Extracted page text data
::::::::::
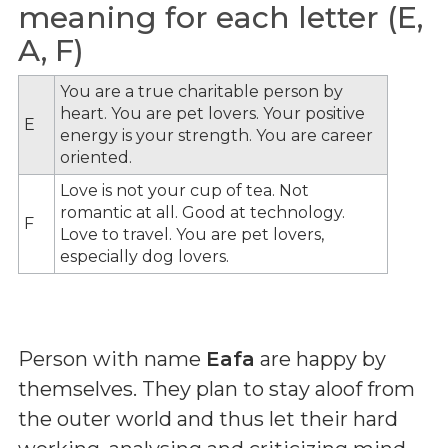
meaning for each letter (E,
A, F)
You are a true charitable person by
heart. You are pet lovers. Your positive
E
energy is your strength. You are career
oriented.
Love is not your cup of tea. Not
romantic at all. Good at technology.
F
Love to travel. You are pet lovers,
especially dog lovers.
Person with name
Eafa
are happy by
themselves. They plan to stay aloof from
the outer world and thus let their hard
::::::::::
→ Job
Write out all the records exactly, omitting the images.

→ Response for this exercise
meaning for each letter (E,
A, F)
You are a true charitable person by
heart. You are pet lovers. Your positive
E
energy is your strength. You are career
oriented.
Love is not your cup of tea. Not
romantic at all. Good at technology.
F
Love to travel. You are pet lovers,
especially dog lovers.
Person with name
Eafa
are happy by
themselves. They plan to stay aloof from
the outer world and thus let their hard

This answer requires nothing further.